=== Section Start ===

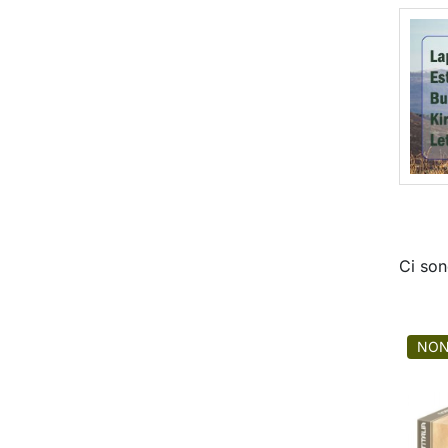
Ci son
NON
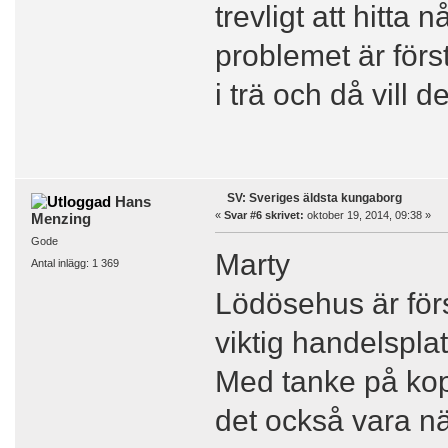
trevligt att hitta
problemet är förs
i trä och då vill d
SV: Sveriges äldsta kungaborg
Hans
«
Svar #6 skrivet:
oktober 19, 2014, 09:38 »
Menzing
Gode
Marty
Antal inlägg: 1 369
Lödösehus är förs
viktig handelsplats
Med tanke på kop
det också vara nä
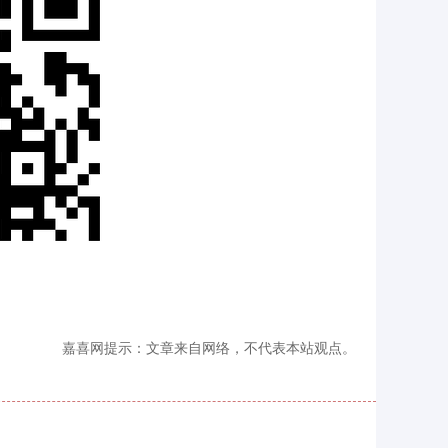
嘉喜网提示：文章来自网络，不代表本站观点。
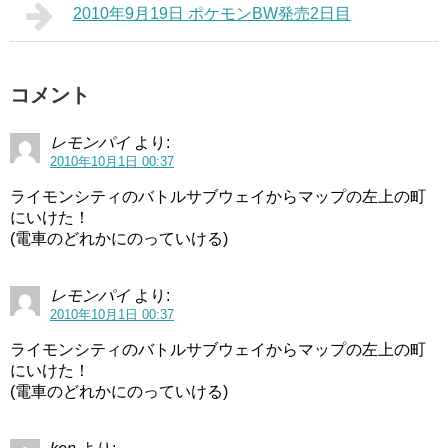
2010年9月19日 ポケモンBW発売2日目
コメント
レモンパイ
より:
2010年10月1日 00:37
ライモンシティのバトルサブウェイからマップの左上の町
にいけた！
(電車のどれかにのっていける)
レモンパイ
より:
2010年10月1日 00:37
ライモンシティのバトルサブウェイからマップの左上の町
にいけた！
(電車のどれかにのっていける)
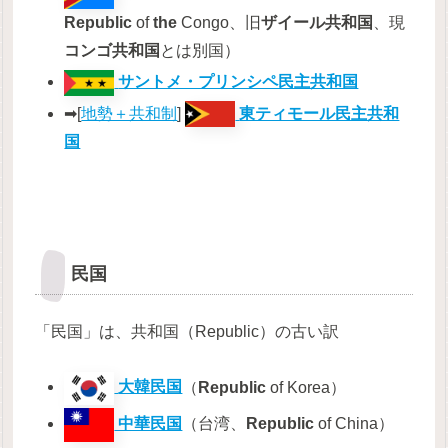
Republic
of
the
Congo、旧
ザイール共和国
、現
コンゴ共和国
とは別国）
サントメ・プリンシペ民主共和国
➡[
地勢＋共和制
]
東ティモール民主共和
国
民国
「民国」は、共和国（Republic）の古い訳
大韓民国
（
Republic
of Korea）
中華民国
（台湾、
Republic
of China）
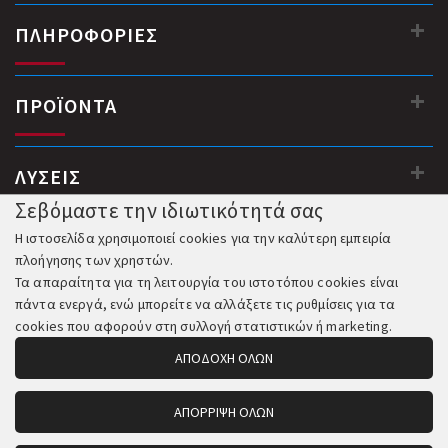
ΠΛΗΡΟΦΟΡΙΕΣ
ΠΡΟΪΟΝΤΑ
ΛΥΣΕΙΣ
Σεβόμαστε την ιδιωτικότητά σας
Η ιστοσελίδα χρησιμοποιεί cookies για την καλύτερη εμπειρία
πλοήγησης των χρηστών.
Τα απαραίτητα για τη λειτουργία του ιστοτόπου cookies είναι
πάντα ενεργά, ενώ μπορείτε να αλλάξετε τις ρυθμίσεις για τα
cookies που αφορούν στη συλλογή στατιστικών ή marketing.
ΑΠΟΔΟΧΗ ΟΛΩΝ
ΑΠΟΡΡΙΨΗ ΟΛΩΝ
© 2018-2026 All Rights Reserved. Κατασκευή και Φιλοξενία:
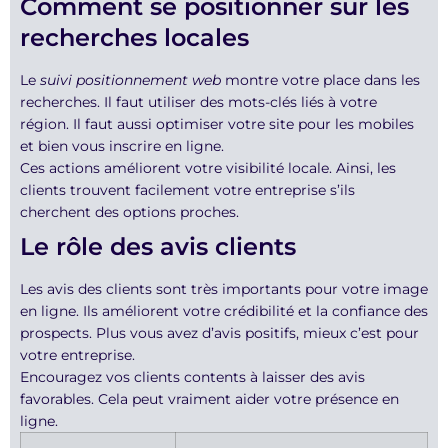
Comment se positionner sur les
recherches locales
Le
suivi positionnement web
montre votre place dans les
recherches. Il faut utiliser des mots-clés liés à votre
région. Il faut aussi optimiser votre site pour les mobiles
et bien vous inscrire en ligne.
Ces actions améliorent votre visibilité locale. Ainsi, les
clients trouvent facilement votre entreprise s’ils
cherchent des options proches.
Le rôle des avis clients
Les avis des clients sont très importants pour votre image
en ligne. Ils améliorent votre crédibilité et la confiance des
prospects. Plus vous avez d’avis positifs, mieux c’est pour
votre entreprise.
Encouragez vos clients contents à laisser des avis
favorables. Cela peut vraiment aider votre présence en
ligne.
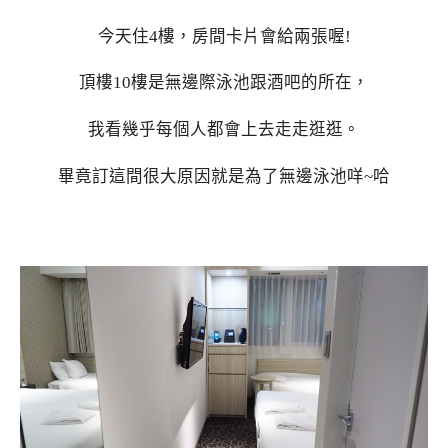
今天住4樓，房間卡片會給兩張喔!
頂樓10樓是無邊際泳池跟酒吧的所在，
我看幾乎每個人都會上去走走逛逛。
畢竟訂這間很大原因就是為了無邊泳池咩~哈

=== Section End ===

TO DO: Tally the lines of the records holding the word "avis", then state only the tally.

RESPONSE AREA: 4